Luciano Floridi is the Oxford Internet Institute’s Professor of Philosophy and Ethics of Information at the University of Oxford, where he is also the Director of the Digital Ethics Lab and Professorial Fellow of Exeter College. Still in Oxford, he is Distinguished Research Fellow of the Uehiro Centre for Practical Ethics of the Faculty of Philosophy, and Research Associate and Fellow in Information Policy of the Department of Computer Science. He is a Turing Fellow of the Alan Turing Institute (the UK national institute for data science and artificial intelligence).

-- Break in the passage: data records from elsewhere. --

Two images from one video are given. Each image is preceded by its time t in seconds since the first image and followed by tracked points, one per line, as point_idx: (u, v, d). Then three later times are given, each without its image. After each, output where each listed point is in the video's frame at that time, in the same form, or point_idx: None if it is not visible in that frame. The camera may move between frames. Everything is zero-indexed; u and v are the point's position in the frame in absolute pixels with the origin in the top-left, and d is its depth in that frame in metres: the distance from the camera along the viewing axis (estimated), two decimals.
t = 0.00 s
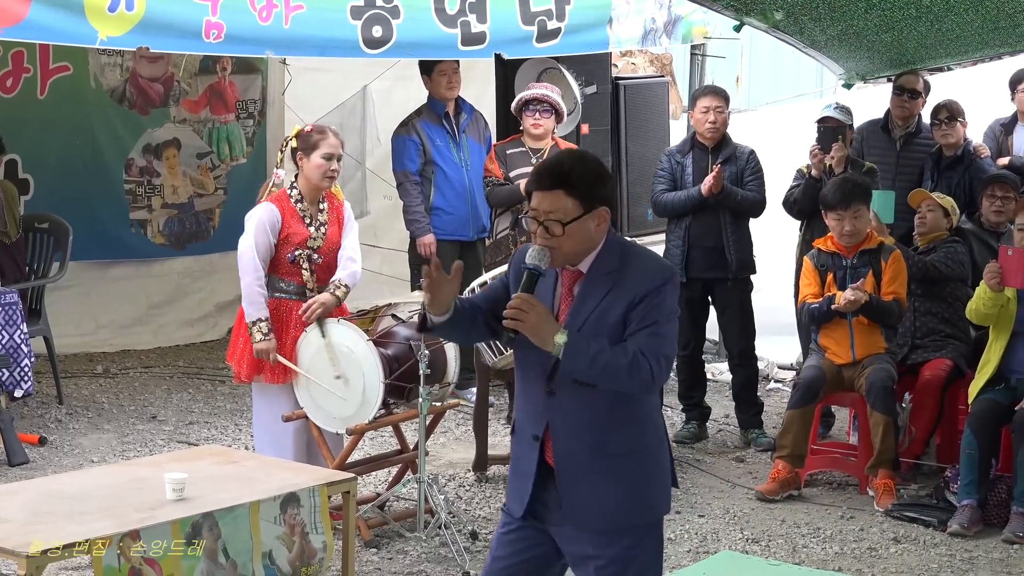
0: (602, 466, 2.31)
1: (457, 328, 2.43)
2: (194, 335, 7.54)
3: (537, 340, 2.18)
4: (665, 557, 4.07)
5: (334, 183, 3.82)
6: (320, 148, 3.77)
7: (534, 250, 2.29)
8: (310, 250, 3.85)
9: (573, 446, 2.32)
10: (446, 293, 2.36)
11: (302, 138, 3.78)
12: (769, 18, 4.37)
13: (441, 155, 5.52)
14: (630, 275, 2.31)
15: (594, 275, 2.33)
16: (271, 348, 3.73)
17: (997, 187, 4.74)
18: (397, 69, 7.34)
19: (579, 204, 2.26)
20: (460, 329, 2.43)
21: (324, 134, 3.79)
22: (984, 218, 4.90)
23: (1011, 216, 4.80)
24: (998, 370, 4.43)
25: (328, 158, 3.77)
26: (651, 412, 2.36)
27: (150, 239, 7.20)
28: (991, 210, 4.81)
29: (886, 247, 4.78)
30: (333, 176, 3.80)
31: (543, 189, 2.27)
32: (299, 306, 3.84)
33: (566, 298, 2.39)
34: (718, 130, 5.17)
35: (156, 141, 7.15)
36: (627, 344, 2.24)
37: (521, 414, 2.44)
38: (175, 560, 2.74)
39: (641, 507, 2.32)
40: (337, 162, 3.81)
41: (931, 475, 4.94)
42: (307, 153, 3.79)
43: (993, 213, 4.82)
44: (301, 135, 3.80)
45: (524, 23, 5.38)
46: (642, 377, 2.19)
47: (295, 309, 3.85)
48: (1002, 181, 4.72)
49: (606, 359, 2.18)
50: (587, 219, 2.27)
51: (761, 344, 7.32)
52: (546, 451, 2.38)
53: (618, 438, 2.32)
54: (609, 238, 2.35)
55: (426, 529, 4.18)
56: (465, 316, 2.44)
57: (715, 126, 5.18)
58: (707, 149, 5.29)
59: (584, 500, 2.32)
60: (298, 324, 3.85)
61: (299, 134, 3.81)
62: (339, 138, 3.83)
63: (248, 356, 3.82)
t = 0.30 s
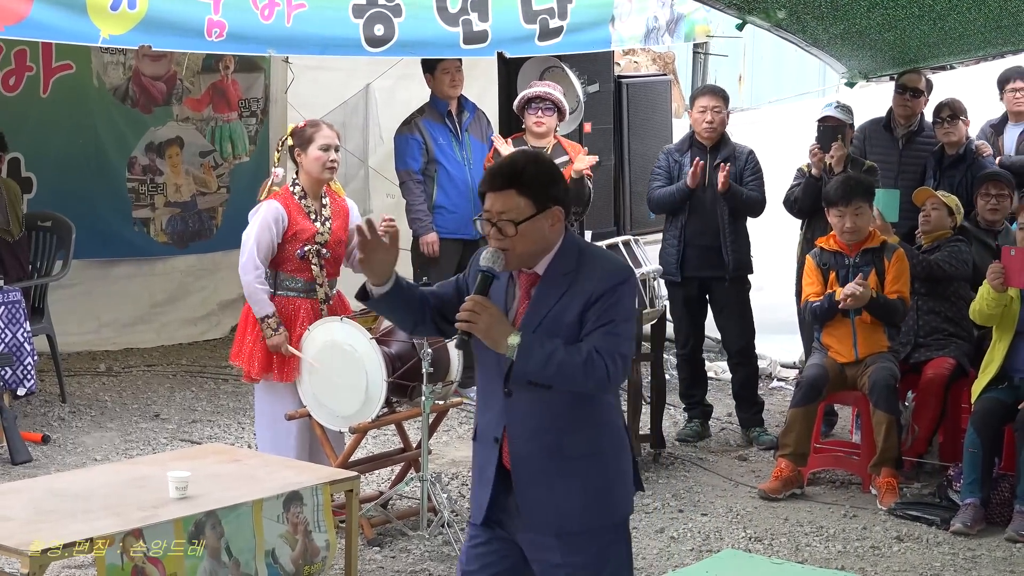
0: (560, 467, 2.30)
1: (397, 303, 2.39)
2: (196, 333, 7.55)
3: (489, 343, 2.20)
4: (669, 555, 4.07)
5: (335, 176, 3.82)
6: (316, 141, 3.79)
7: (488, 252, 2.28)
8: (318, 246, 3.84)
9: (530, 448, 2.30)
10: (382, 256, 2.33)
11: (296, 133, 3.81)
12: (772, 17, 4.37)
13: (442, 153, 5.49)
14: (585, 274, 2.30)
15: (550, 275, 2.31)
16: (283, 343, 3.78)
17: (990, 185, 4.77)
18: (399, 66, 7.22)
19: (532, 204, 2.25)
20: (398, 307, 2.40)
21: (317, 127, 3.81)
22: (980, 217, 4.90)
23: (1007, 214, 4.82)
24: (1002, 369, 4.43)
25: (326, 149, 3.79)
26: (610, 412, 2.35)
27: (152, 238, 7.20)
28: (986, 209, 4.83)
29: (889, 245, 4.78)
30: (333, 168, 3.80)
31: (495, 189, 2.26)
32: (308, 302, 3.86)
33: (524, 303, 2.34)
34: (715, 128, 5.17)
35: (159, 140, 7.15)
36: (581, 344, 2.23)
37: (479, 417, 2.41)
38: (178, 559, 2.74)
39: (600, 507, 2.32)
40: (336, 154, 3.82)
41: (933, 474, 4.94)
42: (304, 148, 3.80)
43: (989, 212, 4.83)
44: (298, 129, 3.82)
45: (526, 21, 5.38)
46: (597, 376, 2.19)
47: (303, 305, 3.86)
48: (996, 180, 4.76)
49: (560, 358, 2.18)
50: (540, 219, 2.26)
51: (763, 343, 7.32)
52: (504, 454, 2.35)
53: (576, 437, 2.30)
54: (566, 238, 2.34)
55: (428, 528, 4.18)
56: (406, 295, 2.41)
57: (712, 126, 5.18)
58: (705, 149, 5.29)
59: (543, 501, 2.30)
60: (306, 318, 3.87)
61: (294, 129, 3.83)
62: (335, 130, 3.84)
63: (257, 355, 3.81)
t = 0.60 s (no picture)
0: (499, 476, 2.25)
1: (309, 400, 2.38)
2: (197, 332, 7.55)
3: (411, 363, 2.17)
4: (669, 555, 4.07)
5: (331, 174, 3.82)
6: (310, 142, 3.79)
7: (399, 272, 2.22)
8: (321, 245, 3.83)
9: (466, 461, 2.26)
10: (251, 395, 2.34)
11: (290, 135, 3.80)
12: (772, 16, 4.37)
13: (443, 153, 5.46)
14: (500, 278, 2.25)
15: (466, 284, 2.27)
16: (286, 346, 3.74)
17: (989, 184, 4.75)
18: (399, 66, 7.20)
19: (436, 220, 2.19)
20: (300, 406, 2.39)
21: (311, 127, 3.80)
22: (980, 217, 4.89)
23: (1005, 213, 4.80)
24: (1002, 369, 4.42)
25: (320, 148, 3.79)
26: (544, 412, 2.30)
27: (153, 238, 7.20)
28: (986, 208, 4.82)
29: (889, 244, 4.78)
30: (329, 167, 3.80)
31: (397, 210, 2.18)
32: (312, 302, 3.84)
33: (442, 314, 2.32)
34: (717, 128, 5.17)
35: (160, 139, 7.14)
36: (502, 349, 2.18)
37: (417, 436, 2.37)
38: (179, 558, 2.74)
39: (547, 510, 2.27)
40: (331, 152, 3.82)
41: (934, 473, 4.93)
42: (297, 149, 3.81)
43: (989, 212, 4.82)
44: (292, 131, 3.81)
45: (526, 21, 5.38)
46: (521, 380, 2.15)
47: (308, 305, 3.84)
48: (995, 180, 4.74)
49: (483, 367, 2.15)
50: (446, 234, 2.20)
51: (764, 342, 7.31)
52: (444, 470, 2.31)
53: (511, 444, 2.26)
54: (475, 245, 2.29)
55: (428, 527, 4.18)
56: (304, 392, 2.39)
57: (713, 125, 5.18)
58: (708, 147, 5.29)
59: (488, 513, 2.26)
60: (311, 319, 3.85)
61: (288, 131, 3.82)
62: (328, 130, 3.84)
63: (264, 357, 3.80)
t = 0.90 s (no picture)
0: (448, 467, 2.25)
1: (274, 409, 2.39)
2: (202, 333, 7.55)
3: (367, 348, 2.15)
4: (675, 556, 4.08)
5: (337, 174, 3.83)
6: (316, 142, 3.81)
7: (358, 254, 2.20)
8: (327, 245, 3.82)
9: (417, 450, 2.25)
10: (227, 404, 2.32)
11: (295, 136, 3.85)
12: (779, 17, 4.37)
13: (448, 153, 5.50)
14: (458, 266, 2.25)
15: (424, 271, 2.25)
16: (287, 345, 3.75)
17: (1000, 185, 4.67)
18: (404, 67, 7.14)
19: (397, 203, 2.18)
20: (272, 412, 2.38)
21: (315, 127, 3.83)
22: (990, 218, 4.79)
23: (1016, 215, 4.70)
24: (1007, 370, 4.42)
25: (325, 149, 3.81)
26: (498, 404, 2.30)
27: (158, 238, 7.20)
28: (996, 209, 4.72)
29: (894, 244, 4.78)
30: (334, 166, 3.81)
31: (359, 190, 2.18)
32: (317, 302, 3.84)
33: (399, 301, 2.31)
34: (727, 128, 5.18)
35: (165, 140, 7.14)
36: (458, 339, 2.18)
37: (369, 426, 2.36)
38: (184, 559, 2.74)
39: (496, 503, 2.27)
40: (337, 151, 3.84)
41: (940, 474, 4.91)
42: (304, 150, 3.83)
43: (999, 213, 4.74)
44: (299, 131, 3.86)
45: (531, 21, 5.38)
46: (476, 370, 2.15)
47: (313, 306, 3.84)
48: (1006, 180, 4.65)
49: (439, 356, 2.14)
50: (406, 217, 2.20)
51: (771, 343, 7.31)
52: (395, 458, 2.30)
53: (464, 435, 2.25)
54: (436, 232, 2.28)
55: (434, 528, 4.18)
56: (275, 396, 2.38)
57: (724, 125, 5.19)
58: (720, 147, 5.32)
59: (436, 503, 2.26)
60: (315, 319, 3.85)
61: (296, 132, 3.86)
62: (333, 130, 3.86)
63: (263, 355, 3.80)
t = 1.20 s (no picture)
0: (415, 475, 2.24)
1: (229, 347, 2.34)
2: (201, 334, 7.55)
3: (345, 348, 2.11)
4: (674, 557, 4.08)
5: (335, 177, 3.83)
6: (313, 143, 3.82)
7: (343, 254, 2.19)
8: (326, 247, 3.81)
9: (386, 454, 2.24)
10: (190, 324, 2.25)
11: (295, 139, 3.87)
12: (778, 19, 4.36)
13: (447, 154, 5.51)
14: (443, 274, 2.24)
15: (408, 276, 2.25)
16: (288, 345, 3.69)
17: (1004, 187, 4.72)
18: (404, 68, 7.12)
19: (387, 205, 2.18)
20: (227, 349, 2.33)
21: (314, 129, 3.84)
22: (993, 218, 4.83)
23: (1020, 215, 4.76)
24: (1007, 371, 4.42)
25: (321, 151, 3.82)
26: (470, 416, 2.30)
27: (158, 239, 7.20)
28: (999, 210, 4.78)
29: (892, 245, 4.79)
30: (331, 168, 3.81)
31: (348, 190, 2.18)
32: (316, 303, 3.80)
33: (379, 303, 2.30)
34: (736, 129, 5.18)
35: (165, 141, 7.15)
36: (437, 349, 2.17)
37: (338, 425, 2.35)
38: (184, 559, 2.75)
39: (459, 515, 2.27)
40: (336, 152, 3.85)
41: (939, 475, 4.91)
42: (302, 151, 3.85)
43: (1002, 213, 4.79)
44: (298, 133, 3.88)
45: (531, 22, 5.38)
46: (454, 382, 2.14)
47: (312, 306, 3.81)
48: (1010, 181, 4.70)
49: (417, 364, 2.12)
50: (395, 219, 2.19)
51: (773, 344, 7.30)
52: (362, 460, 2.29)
53: (434, 444, 2.25)
54: (424, 237, 2.28)
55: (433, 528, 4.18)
56: (233, 334, 2.35)
57: (733, 126, 5.19)
58: (729, 149, 5.31)
59: (400, 510, 2.25)
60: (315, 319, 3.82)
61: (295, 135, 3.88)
62: (331, 132, 3.88)
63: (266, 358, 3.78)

His research concerns primarily Information and Computer Ethics (aka Digital Ethics), the Philosophy of Information, and the Philosophy of Technology. Other research interests include Epistemology, Philosophy of Logic, and the History and Philosophy of Scepticism. He has published over a 150 papers in these areas, in many anthologies and peer-reviewed journals.

He was born and educated in Rome. He graduated from the University La Sapienza in philosophy (laurea) in 1988. His MPhil (1989) and PhD (1990) are both in philosophy from the University of Warwick.

Luciano Floridi is deeply engaged with emerging policy initiatives on the socio-ethical value and implications of digital technologies and their applications. He has worked closely on digital ethics (including the ethics of Algorithms and AI) with the European Commission, the German Ethics Council, and, in the UK, with the House of Lords, the Cabinet Office and the Information Commissioner’s Office, as well as with multinational corporations (e.g. Cisco, Google, IBM, Microsoft and Tencent).